Escrevo para a criança dentro de você, leitor, que é a parte mais criativa que o habita. Escrevo com um pouco de inocência porque, de brutalidade, o mundo está repleto. Vamos precisar acreditar que tudo pode mudar para um lugar melhor. E isso é um exercício pleno de inocência.

Tenho Tchekhov como meu escritor favorito pela observação aguçada, pela capacidade de concisão, por fazer um retrato humano e atemporal. Reforço a palavra atemporal. Estamos passando por profundas transformações no uso da tecnologia, na maneira com a qual lidamos com o entretenimento. Não há freio nem desejo capaz de parar esse movimento. Não creio, no entanto, em uma grande mudança da condição humana. Somos os mesmos do teatro grego, dos romances shakespearianos, das crônicas de Nelson Rodrigues. O que muda é o fator externo. Sempre haverá avareza, descaso, oportunismo, burrice convicta.

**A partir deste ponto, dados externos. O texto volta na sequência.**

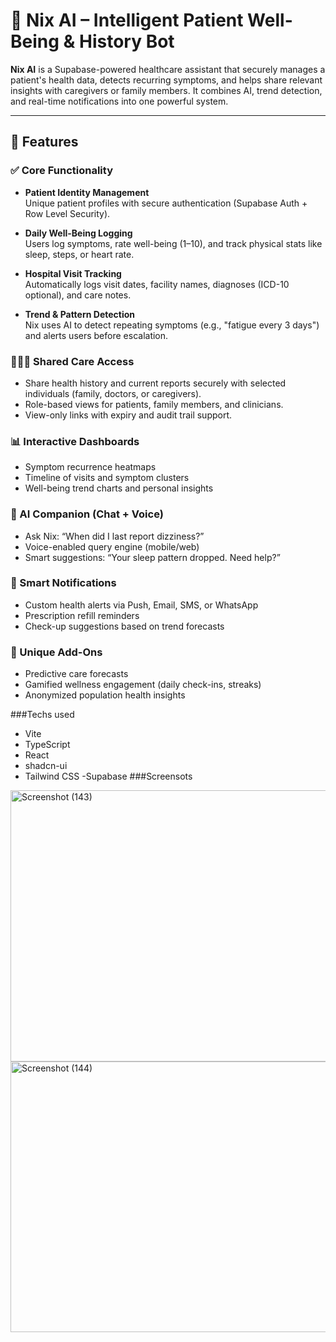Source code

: # 🧠 Nix AI – Intelligent Patient Well-Being & History Bot

**Nix AI** is a Supabase-powered healthcare assistant that securely manages a patient's health data, detects recurring symptoms, and helps share relevant insights with caregivers or family members. It combines AI, trend detection, and real-time notifications into one powerful system.

---

## 🚀 Features

### ✅ Core Functionality
- **Patient Identity Management**  
  Unique patient profiles with secure authentication (Supabase Auth + Row Level Security).
  
- **Daily Well-Being Logging**  
  Users log symptoms, rate well-being (1–10), and track physical stats like sleep, steps, or heart rate.

- **Hospital Visit Tracking**  
  Automatically logs visit dates, facility names, diagnoses (ICD-10 optional), and care notes.

- **Trend & Pattern Detection**  
  Nix uses AI to detect repeating symptoms (e.g., "fatigue every 3 days") and alerts users before escalation.

### 👨‍👩‍👧 Shared Care Access
- Share health history and current reports securely with selected individuals (family, doctors, or caregivers).
- Role-based views for patients, family members, and clinicians.
- View-only links with expiry and audit trail support.

### 📊 Interactive Dashboards
- Symptom recurrence heatmaps
- Timeline of visits and symptom clusters
- Well-being trend charts and personal insights

### 🤖 AI Companion (Chat + Voice)
- Ask Nix: “When did I last report dizziness?”  
- Voice-enabled query engine (mobile/web)
- Smart suggestions: “Your sleep pattern dropped. Need help?”

### 🔔 Smart Notifications
- Custom health alerts via Push, Email, SMS, or WhatsApp
- Prescription refill reminders
- Check-up suggestions based on trend forecasts

### 🧬 Unique Add-Ons
- Predictive care forecasts
- Gamified wellness engagement (daily check-ins, streaks)
- Anonymized population health insights
  
###Techs used 

- Vite
- TypeScript
- React
- shadcn-ui
- Tailwind CSS
-Supabase
###Screensots
<img width="929" height="434" alt="Screenshot (143)" src="https://github.com/user-attachments/assets/446a19fb-d9eb-4fdc-84d4-be6e422f9b53" />
<img width="929" height="433" alt="Screenshot (144)" src="https://github.com/user-attachments/assets/365f97b1-4073-446a-ac58-895c22e01e8d" />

E sempre haverá pessoas que valem a pena e seus vínculos humanos genuínos, elementos fundamentais para a felicidade. Os vínculos que já existiam antes da pandemia serão reforçados e valorizados. Porque, afinal, mesmo com todo aparato tecnológico, sentimos falta dessas pessoas.

Que o reencontro seja como uma carta saudosa, repleta de carinho estocado. Um abraço!